**What needs to be done**
Echo the lines below word for word, beginning with the line that contains "scientific name: Dasiphora fruticosa" and ending with the line that contains "scientific name: Cornus canadensis".

(Saved data entries)
──────────────────────────────
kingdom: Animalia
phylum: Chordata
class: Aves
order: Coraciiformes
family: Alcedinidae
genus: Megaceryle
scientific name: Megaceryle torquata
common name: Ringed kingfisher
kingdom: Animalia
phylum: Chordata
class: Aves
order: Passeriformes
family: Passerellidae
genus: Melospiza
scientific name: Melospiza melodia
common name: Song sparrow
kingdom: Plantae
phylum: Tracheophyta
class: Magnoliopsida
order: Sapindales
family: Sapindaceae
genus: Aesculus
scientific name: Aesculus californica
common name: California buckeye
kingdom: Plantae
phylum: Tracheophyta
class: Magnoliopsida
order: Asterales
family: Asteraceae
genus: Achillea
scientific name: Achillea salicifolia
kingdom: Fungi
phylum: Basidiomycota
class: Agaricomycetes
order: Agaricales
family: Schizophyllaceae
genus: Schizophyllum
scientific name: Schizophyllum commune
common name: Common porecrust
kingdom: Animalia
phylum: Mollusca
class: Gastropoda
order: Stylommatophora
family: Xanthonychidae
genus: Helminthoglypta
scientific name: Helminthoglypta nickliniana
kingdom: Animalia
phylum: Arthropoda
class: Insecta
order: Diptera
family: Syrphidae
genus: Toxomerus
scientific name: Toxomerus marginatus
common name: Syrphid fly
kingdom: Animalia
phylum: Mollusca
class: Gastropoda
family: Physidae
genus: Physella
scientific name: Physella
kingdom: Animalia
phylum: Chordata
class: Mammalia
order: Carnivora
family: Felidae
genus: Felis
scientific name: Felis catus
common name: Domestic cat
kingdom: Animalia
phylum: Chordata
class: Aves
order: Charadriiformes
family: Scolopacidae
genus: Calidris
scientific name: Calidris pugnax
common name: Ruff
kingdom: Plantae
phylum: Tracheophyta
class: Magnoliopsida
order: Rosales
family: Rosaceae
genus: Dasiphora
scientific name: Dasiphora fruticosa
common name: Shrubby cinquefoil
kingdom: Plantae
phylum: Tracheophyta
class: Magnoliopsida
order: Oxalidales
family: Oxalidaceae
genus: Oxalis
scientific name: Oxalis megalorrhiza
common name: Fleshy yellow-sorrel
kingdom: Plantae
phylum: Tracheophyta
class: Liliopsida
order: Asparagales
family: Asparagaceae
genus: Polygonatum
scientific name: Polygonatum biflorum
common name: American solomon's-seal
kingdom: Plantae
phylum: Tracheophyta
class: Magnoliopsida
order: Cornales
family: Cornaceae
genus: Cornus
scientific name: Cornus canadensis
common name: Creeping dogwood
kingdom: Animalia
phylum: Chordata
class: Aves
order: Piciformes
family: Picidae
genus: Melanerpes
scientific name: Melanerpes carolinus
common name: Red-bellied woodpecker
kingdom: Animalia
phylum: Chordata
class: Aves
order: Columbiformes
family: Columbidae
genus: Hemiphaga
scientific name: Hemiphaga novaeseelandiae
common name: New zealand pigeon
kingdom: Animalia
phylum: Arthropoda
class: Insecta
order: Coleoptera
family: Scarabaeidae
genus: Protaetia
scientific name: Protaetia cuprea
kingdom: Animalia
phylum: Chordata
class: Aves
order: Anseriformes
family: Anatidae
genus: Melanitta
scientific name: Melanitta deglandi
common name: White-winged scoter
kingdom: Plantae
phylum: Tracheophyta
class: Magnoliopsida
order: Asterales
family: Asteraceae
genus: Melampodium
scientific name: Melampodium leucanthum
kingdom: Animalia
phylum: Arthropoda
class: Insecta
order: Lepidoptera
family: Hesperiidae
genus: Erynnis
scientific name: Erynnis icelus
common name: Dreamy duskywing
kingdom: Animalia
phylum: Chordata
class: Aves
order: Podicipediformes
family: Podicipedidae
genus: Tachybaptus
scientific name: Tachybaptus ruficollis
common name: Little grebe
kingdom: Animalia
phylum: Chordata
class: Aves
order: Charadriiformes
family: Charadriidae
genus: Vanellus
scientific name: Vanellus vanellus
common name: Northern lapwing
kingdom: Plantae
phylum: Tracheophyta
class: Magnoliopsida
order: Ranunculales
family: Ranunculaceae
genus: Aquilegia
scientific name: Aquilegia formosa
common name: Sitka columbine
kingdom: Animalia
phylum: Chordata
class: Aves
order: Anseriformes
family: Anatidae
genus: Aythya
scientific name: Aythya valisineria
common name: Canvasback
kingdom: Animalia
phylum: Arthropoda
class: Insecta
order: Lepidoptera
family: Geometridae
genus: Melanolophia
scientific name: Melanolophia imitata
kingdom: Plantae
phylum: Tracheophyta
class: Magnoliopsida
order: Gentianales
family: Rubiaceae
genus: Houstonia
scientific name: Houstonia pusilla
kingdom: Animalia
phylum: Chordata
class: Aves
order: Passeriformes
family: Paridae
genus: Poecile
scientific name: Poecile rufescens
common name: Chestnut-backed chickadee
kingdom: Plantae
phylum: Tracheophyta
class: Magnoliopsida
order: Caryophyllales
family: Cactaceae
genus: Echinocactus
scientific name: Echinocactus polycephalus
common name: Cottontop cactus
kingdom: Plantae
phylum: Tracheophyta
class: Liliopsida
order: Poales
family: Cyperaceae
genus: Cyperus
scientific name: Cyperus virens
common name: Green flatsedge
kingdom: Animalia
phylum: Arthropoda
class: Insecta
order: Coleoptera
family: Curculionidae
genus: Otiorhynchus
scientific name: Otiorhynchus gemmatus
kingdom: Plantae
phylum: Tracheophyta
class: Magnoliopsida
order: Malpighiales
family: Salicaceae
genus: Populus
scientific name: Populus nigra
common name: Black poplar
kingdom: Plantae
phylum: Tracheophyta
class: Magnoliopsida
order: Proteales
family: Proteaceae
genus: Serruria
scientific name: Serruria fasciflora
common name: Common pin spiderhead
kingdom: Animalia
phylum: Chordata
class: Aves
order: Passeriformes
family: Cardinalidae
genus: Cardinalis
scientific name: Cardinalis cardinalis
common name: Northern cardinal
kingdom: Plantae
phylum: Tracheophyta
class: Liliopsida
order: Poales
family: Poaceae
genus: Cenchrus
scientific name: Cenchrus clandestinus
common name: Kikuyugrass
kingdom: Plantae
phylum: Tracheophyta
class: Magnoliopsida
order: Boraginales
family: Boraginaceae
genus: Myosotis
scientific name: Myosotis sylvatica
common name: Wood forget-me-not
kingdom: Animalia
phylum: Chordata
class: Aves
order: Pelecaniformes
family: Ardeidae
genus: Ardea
──────────────────────────────
**Solved exercise**
scientific name: Dasiphora fruticosa
common name: Shrubby cinquefoil
kingdom: Plantae
phylum: Tracheophyta
class: Magnoliopsida
order: Oxalidales
family: Oxalidaceae
genus: Oxalis
scientific name: Oxalis megalorrhiza
common name: Fleshy yellow-sorrel
kingdom: Plantae
phylum: Tracheophyta
class: Liliopsida
order: Asparagales
family: Asparagaceae
genus: Polygonatum
scientific name: Polygonatum biflorum
common name: American solomon's-seal
kingdom: Plantae
phylum: Tracheophyta
class: Magnoliopsida
order: Cornales
family: Cornaceae
genus: Cornus
scientific name: Cornus canadensis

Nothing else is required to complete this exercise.